Why did He do it for us?

It says in Isaiah 53. It says, “The results of His suffering He will see and be satisfied.”

What’s the results of His suffering? Us!

See, Here’s how I use beauty in my life. I use it when I’m exhausted. When I can’t go on, that’s when I go to the ocean and listen to the waves. That’s when I go north and look at the leaves. That’s when I put on my favorite movies and watch the most beautiful passages. That’s when I put on the music that I find the most beautiful. And beauty is what gets me to keep on going!

What kept Jesus going?

Through the cross, what kept Him going? You and me. The prospects of us, in His arms, was the beauty that kept Him going. When you see that, then finally your heart will be melted out of all of its distorted understandings of beauty because that’s beautiful.

See when you see an ugly man, Jesus Christ, but who was beautiful on the inside, coming to love us, not because we were lovely but to make us lovely, to the degree that sinks into your heart, to the degree that you finally see, “I am loved!” That’s the end of your shame and your spiritual inadequacy.
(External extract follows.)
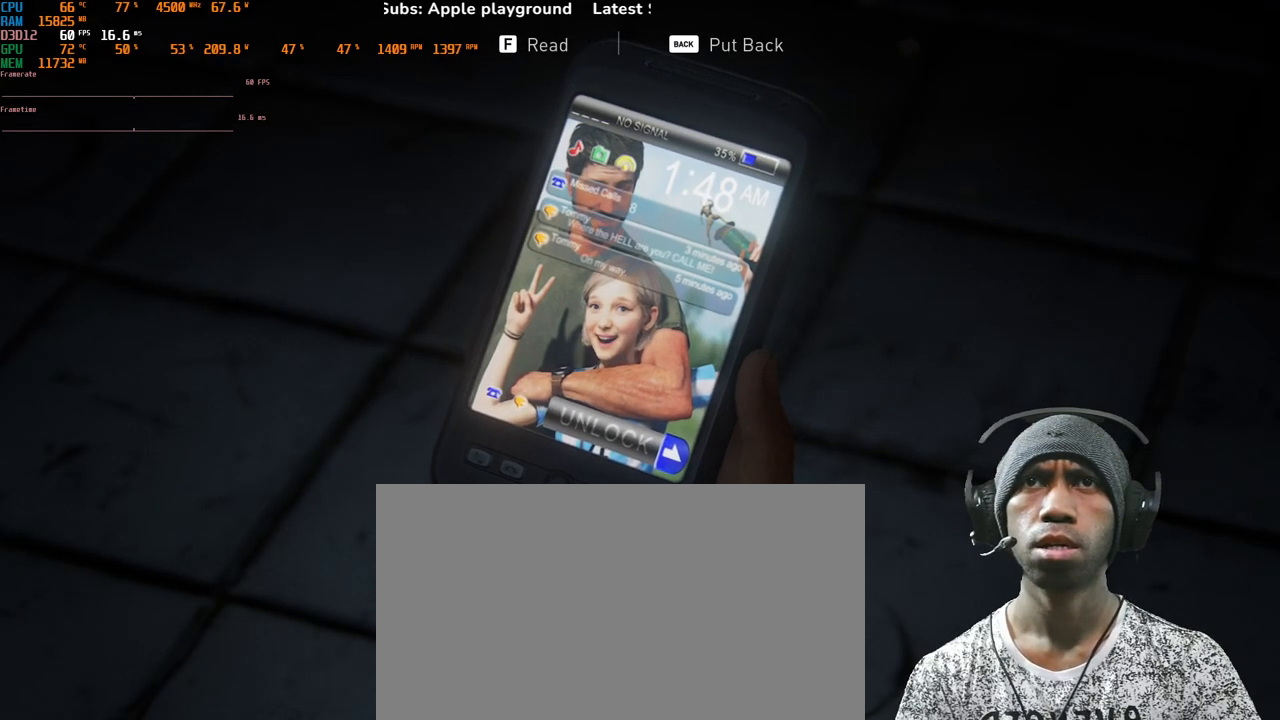
{"keys": [], "mouse": [], "events": []}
To the degree that you see, “I am going to be resurrected!” that’s the end of your fear of mortality. Only that will ever break the hold that beauty has got on you and me. He had no beauty or majesty that we should desire Him externally, but He had the only beauty that will transform your life if you merge with it. So do it.

Let us pray.

Thank you Father for giving us what we need to overcome some of the distortions that our culture gives to us, that our own hearts bring to us. We want to be wise we don’t want to be stupid about sex and about beauty and we pray that you’d make us wise by looking at your Son, Jesus Christ, who though He was beautiful lost His beauty that we would become beautiful in your sight and get the only beauty that will last forever. We ask that you would change the way in which we deal with one another, because we know that. Make us a community of people who look to the heart and not on the outward appearance. We pray this in Jesus’ name, Amen.

One Reply to “The Temptation of Beauty – Sermon Excerpt – Transcript”

  1. Thank you so much for transcribing that sermon! It really struck my heart as well. I especially loved the bit about Jesus loving us on the cross, and holding us in His arms. God bless you!!